We know each of us is different; however, the degree of difference is clearly underestimated. We experience this whenever we exclaim we cannot understand why someone does something, whenever anyone gets thrilled or appalled over something we don’t. I once worked with a sales manager who found it incomprehensible that a sales person wasn’t motivated by money.
As an example of how different we can be, I posted a while back that the ability to praise was a function of personality. This is an easy, enjoyable event for some and quite an arduous for others. In the November/December 2011 issue of Scientific American Mind, I found another example of our vast differences when I read Lauren F. Friedman’s article, “I’m Not Sorry”, citing the work, The Disposition to Apologize, of Andrew Howell and his colleagues at Grant MacEwan University. As examples, Friedman mentions some people who have difficult apologizing. Those who possess:
- A low degree of compassion and agreeability
- Low self-esteem
- An overly grand view of themselves (very egocentric)

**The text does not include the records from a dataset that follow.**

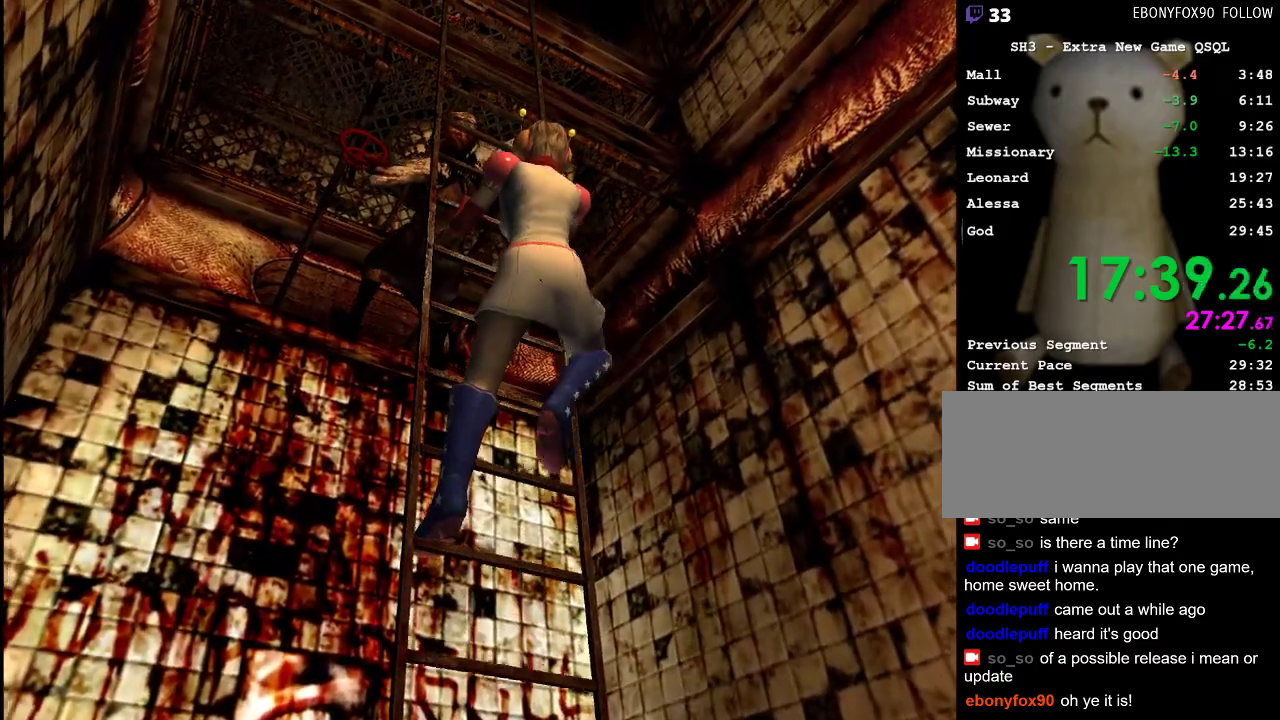
{"keys": ["w"], "mouse": [], "events": []}
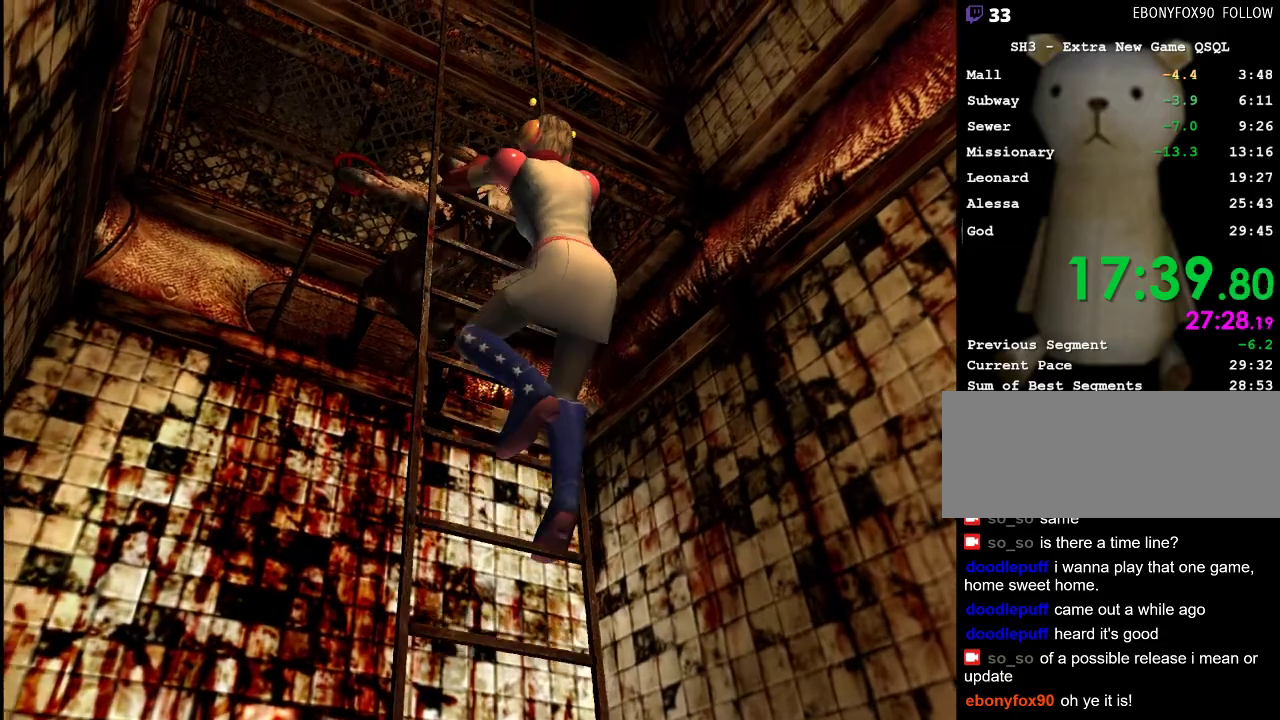
{"keys": ["w"], "mouse": [], "events": []}
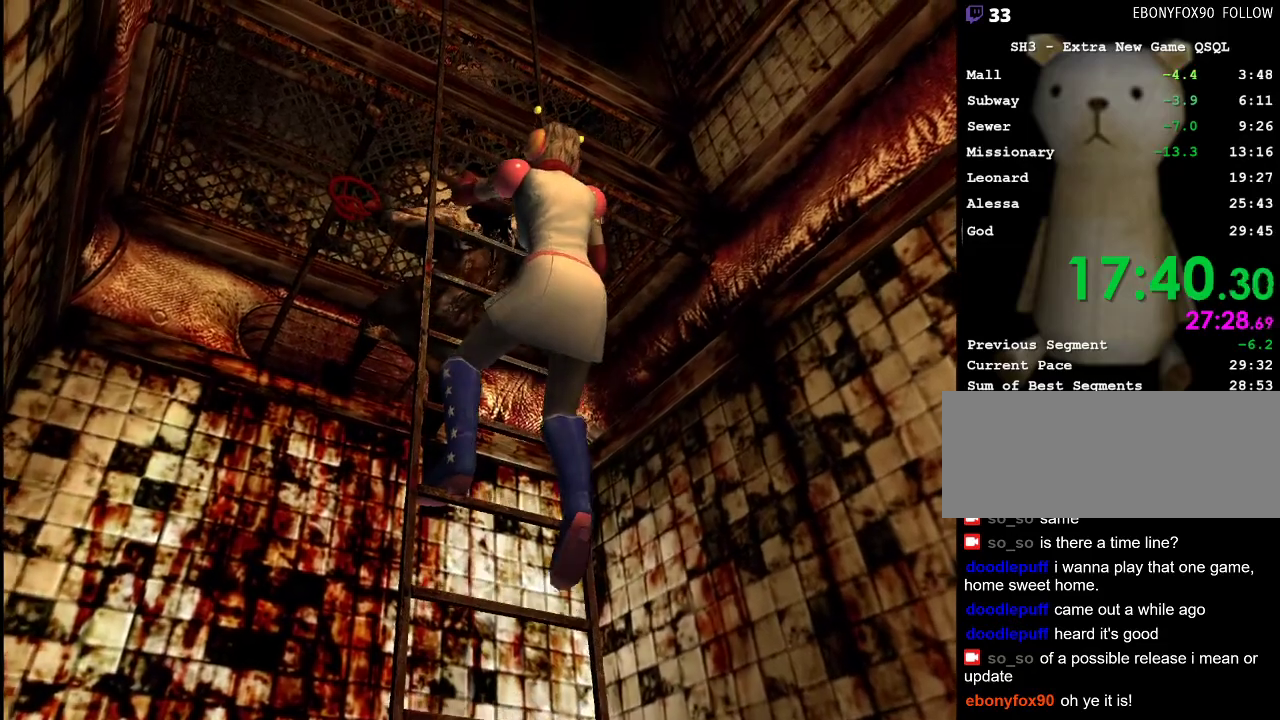
{"keys": ["w"], "mouse": [], "events": []}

- A strong sense of justice
The point is that we can approach any human attribute – praising, apologizing, intelligence, athleticism, dedication, nurturing, courage, trustworthiness, relentlessness, sensitivity or any countless others – the same way: each having a myriad of variations and intensities across all humans. For instance, we know there is a difference between men and women, but “How big is that difference?” I often suggest to people that they imagine differences between any two people to be ten times greater than they think they are.
Again, this shows up when we can’t fathom why someone would think or do something and when we believe their “cure” is quite simple: “Just do what I do!” Both are signs of greatly under appreciating how different we are.